Die Verarbeitung der Teersände erzeugt einen hohen Energiebedarf, unabhängig von der Abbaumethode. Dieser Bedarf entspricht etwa 15% der abgebauten Energie im Fall des Tagebaus und bis zu 25% im Fall der SAGD-Technik. Zur Zeit wird dieser Energiebedarf meistens durch Erdgas gedeckt, welches daher in der Nähe des Abbaugebiets vorhanden sein muss. Es wird geschätzt, dass bereits 2012 der Erdgasbedarf so hoch sein wird, dass die Menge ausreichte, um alle Privathaushalte in Kanada mit Heizenergie zu versorgen. Daher existieren auch Pläne, anstelle von Erdgas für den Teersandabbau die Kernenergie zu verwenden, d,h. neue Kernkraftwerke in der Nachbarschaft der Lagerstätten zu errichten.

3. Umweltrisiken

Schon erwähnt wurde, dass beim Tageabbau der Teersände große Mengen an verschmutzten Wasser entstehen, welches neben der Ölverunreinigung auch mit Quecksilber und anderen Umweltgiften belastet ist. Dieses Wasser kann nicht in den Athabasca abgeleitet werden, es muss in künstlichen Becken aufgefangen werden. Jährlich entstehen z.Z. etwa 450 · 106 m3 des belasteten Wassers. Damit sich nicht Vögel zufällig mit diesem Wasser vergiften, werden sie mithilfe von automatischen Schussanlagen am Anflug zu den Auffangbecken gehindert. Trotzdem gibt es Anzeichen, dass das giftige Wasser durch den Untergrund in andere Seen gelangt. Unter der indianischen Urbevölkerung (Chipewyan und Cree), welche dort vom Fischfang lebt, treten jedenfalls seit einiger Zeit eine hohe Anzahl von selten vorkommenden Krebskrankheiten auf.

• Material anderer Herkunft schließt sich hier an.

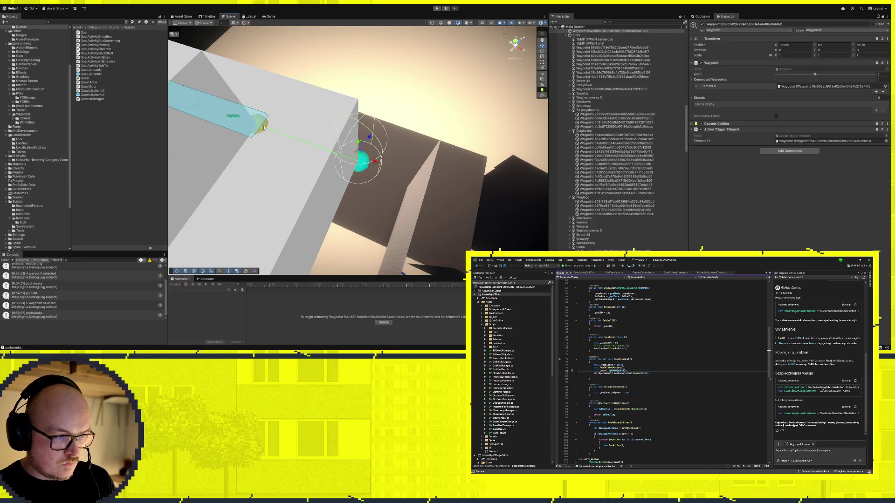
key("f")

Weiterhin verursacht der hohe Energiebedarf, der beim Abbau der Teersände entsteht, auch erhöhte CO2 Emissionen. Verglichen mit dem im Verkehr eingesetzten Erdöl, erhöhen sich bei der Verwendung von Teersänden als Basis der Treibstoffe die Emissionen um das bis zu 1.4fache. Projiziert in die Zukunft wird erwartet, dass bis zum Jahr 2100 eine zusätzliche Menge von ca. 2· 1014 kg an CO2 in die Erdatmosphäre entlassen wird. Auch das ist einer der Gründe, warum Erdgas durch Kernenergie ersetzt werden soll. Denn Kanada hat das Kyoto-Protokoll unterschrieben und sich verpflichtet, bis zum Jahr 2012 seine CO2 Emissionen um 6% zu reduzieren. Tatsächlich aber haben sie allein im Jahr 2002 um 24% zugenommen. Und das von Kanada beschlossene Konzept für seine zukünftige Energieversorgung hat zur Folge, dass die Emissionen bis 2020 weiter zunehmen werden.